Legal certainty for a right of habitatio
Regulation 73(2) of the Deeds Registries Act 47 of 1937 (the Act) provides that a diagram is a requirement for deeds creating or defining servitudes and real rights, subject to certain exceptions which do not merit a discussion for purposes of this article.
The creation and registration of a right of habitatio, defined as:
“Conferring upon its holder the right to dwell in the house of another together with his family without detriment to the substance of the property “ (Voet 781).
The word house in the above definition requires closer scrutiny from a registration point of view, as well as legal certainty to the holder of the habitatio. It is clear that a habitatio can only be registered in respect of a dwelling and not in respect of the land on which the dwelling has been erected.
It is submitted that one cannot register a habitatio without the procurement of a diagram of that portion of the land on which the dwelling is erected, unless the dwelling is a sectional title unit as the sectional plan will suffice for purposes of regulation 73(2) of the Act. Obviously where the habitatio is in respect of a portion of a section, an additional diagram will be required for legal certainty purposes.
More often than not a habitatio is registered in respect of a “granny flat” and requires a diagram to provide the holder with legal certainty as to his/her right.
Jones, Conveyancing in South Africa Fourth Edition on page 218 avers that a diagram can be dispensed with where the conveyancer certifies that the building or opstal is the only building on the land. This practice is not a sound practice as further buildings can be erected on the land or the building might even be destroyed and re erected.
As far back as 1951 the matter was deliberated by the Registrars at their annual conference and it was resolved as follows:
“As the law is at present the registration of a habitatio affecting areas other than the ground floor of a building (e.g. the back room on the ground floor of the building) is not feasible except on production of a diagram of the land affected.”
This resolution, it is submitted, is not based on a sound footing, given the fact that subsequent to the registration of the habitatio, the building might be extended or additional buildings built, which will affect the security of the right. It is opined that a diagram will always be a necessity for the creation and registration of a right of habitatio.
Interesting to also note that in terms of CRC 3 of 1995 the registration of a habitatio over agricultural land for a period longer than 10 years, or the natural lifetime of the holder, requires the consent from the Minister in terms of section 6A of the Subdivision of Agricultural Land Act 70 of 1970.
From a conveyancing perspective it would be a sound practice to always procure a diagram for the creation and registration of a habitatio. Given the fair amount of uncertainty that prevails, the matter will be tabled at the next Conference of Registrars for a uniform practice to be decided upon.
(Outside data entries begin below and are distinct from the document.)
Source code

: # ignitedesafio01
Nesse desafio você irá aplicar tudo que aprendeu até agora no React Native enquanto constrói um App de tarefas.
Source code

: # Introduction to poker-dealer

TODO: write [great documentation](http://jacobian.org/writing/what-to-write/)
All real rights have a thing (res) as an object and I would like to differ in opinion to Mr West when he says in the third paragraph of this article that" a habitatio can only be registered in respect of a dwelling and not in respect of the land..." reference will be made to the case of Kidson & Another v Jimpseed Enterprises CC & Others  JOL 23455(GNP). I find that it is correctly submitted in the above case that the object of a habitatio is the land and not the dwelling. Which is why the habitatio as a real right is registered against the land. Which is also why it does not lapse should the dwelling dilapidate.
It would be inconsistent to accept that when the house burns down, the right falls away. If the dwelling should become destroyed for any reason and the land is still capable of being burdened with another building then the real right still exists and the dwelling can be rebuilt. this shows that the (res) as object of the right was never the building in the first place. Yes a diagram is an important part for registration of a habitatio because it aids in as far as cadastral precision is concerned.
However, it is opined that it is wrong to conclude that the dwelling should exactly stand on the spotted mark (footprint) of the demarcation on the diagram. My view is that it is sufficient that the building should be within the boundaries of the demarcation although not necessarily on the exact spot.
I beg to differ on the definition of a habitatio. It is a right to dwell in the" house" of another with his family without detriment to the substance of the property. I concur that the house must be defined in terms of reg 73 (2) of the DRA by virtue of a diagram of that portion of the land on which the house is erected. I reiterate a habitatio can never be only over land without a dwelling.
Could we also obtain some clarity as to the type of "diagram" that will be required. Will it necessarily have to be a diagram drawn up by a surveyor or architect, or will normal municipal building plans, or even a sketch by the parties, suffice?
Please refer to the definition of diagram in section 102 of the Deeds Registries Act 47 /37.
As you need a diagram for the registration, then it must also be assumed that one would need planning approval?
With regard to the owner of the property where the residents have rights of habitation --- who is responsible for the rates and taxes of the property?